Senior Marketing Manager, Bruker

Abstract: Spatial biology enables the visualization of different chemical landscapes in biological tissue making it an important technology in clinical research. MALDI mass spectrometry imaging
(MALDI Imaging) is well established for the spatial analysis of biomolecules in tissue. Additionally, multiomic spatial localization of lipids with expressed protein distributions can be
done which increases understanding of localized cellular processes in tissue. Here, we demonstrate an automated workflow on the neofleX, a new benchtop axial TOF.
FFPE sections of a human colorectal cancer sample were prepared for lipid imaging on the neofleX at 20 µm pixel size. To assess the spatial protein landscape, the same slide was
processed with the MALDI HiPLEX-IHC workflow, using 14 antibodies with photocleavable mass tags from AmberGen, Inc. The expressed protein distribution images of the mass tags from all of the 14 antibodies were obtained by automatic generation of ome.tiff files from a target list of the antibody mass tags as [M+H] + ion species and were visualized in the software SCiLS Scope. SCiLS Scope is a new tool for fast browsing through the color-coded ion images of the MALDI HiPLEX-IHC data, capable of visualizing both individual and composition ion images.

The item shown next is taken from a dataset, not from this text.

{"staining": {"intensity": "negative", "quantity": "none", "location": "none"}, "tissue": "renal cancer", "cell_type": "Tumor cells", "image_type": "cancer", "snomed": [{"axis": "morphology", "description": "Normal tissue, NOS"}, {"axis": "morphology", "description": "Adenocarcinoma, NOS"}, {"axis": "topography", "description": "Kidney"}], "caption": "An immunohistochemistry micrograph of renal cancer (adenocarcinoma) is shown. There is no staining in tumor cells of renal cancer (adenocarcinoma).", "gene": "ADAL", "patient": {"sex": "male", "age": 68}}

Protein expression and lipid imaging data were combined and mapped for examination of feature colocalization. Lipids colocalizing with individual tumor or immune markers from the
HiPLEX-IHC experiment were thereby obtained using the mapped images. For example, PC_32:0 was detected with higher abundance in the same region, where also cytokeratin marker PanCK was binding.
Our workflow provides a simple method to visualize the targeted spatial protein expression profiles from FFPE tissue. As an add on, our method can be combined with lipid imaging from the same tissue section to receive deeper insights into the cellular mechanisms of disease.